When Alan Turing was pondering artificial intelligence in the mid 20th century, he reached a crucial impasse on what it meant for a machine to be intelligent. It was the idea that a machine did not have to be perfect in order to be intelligent. Many thinkers at his time pondered the question through the lens of an infallible machine. Turing did not.
“Instead of trying to produce a programme to simulate the adult mind,” he asked, “why not rather try to produce a programme to simulate the child’s?” This meant that a complete and closed off machine was not the answer. Instead, a machine that could learn and adapt was the key.
Infallibility, in his words, “is not a requirement for intelligence…What we want is a machine that can learn from experience. The possibility of letting the machine alter its own instructions provides the mechanism for this.”

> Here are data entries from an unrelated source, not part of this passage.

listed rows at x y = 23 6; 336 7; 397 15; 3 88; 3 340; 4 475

If you think about it, Turing’s mechanism exists in our everyday music experience. Most of us deal with a program like Pandora or Sonos. It requires that we enter in a suggestion (artist, band, etc.) to create a station. From there, song after song comes. But sometimes it throws in a sour selection. This is where the skip or thumbs down feature comes into play. When this is chosen it is a matter of reinforcement, letting the program know to avoid the song and others like it in the queue.
This won’t stop Pandora from choosing terrible songs however. We are dealing with a fallible machine here. But the ability for adaptation, to reinforce and dismiss choices, is what gives Pandora the mechanism for developing intricate musical patterns over time.
One has to wonder, beyond the noticeable objections, whether programs like Pandora have and develop musical taste like we do: through learning from experience what we enjoy.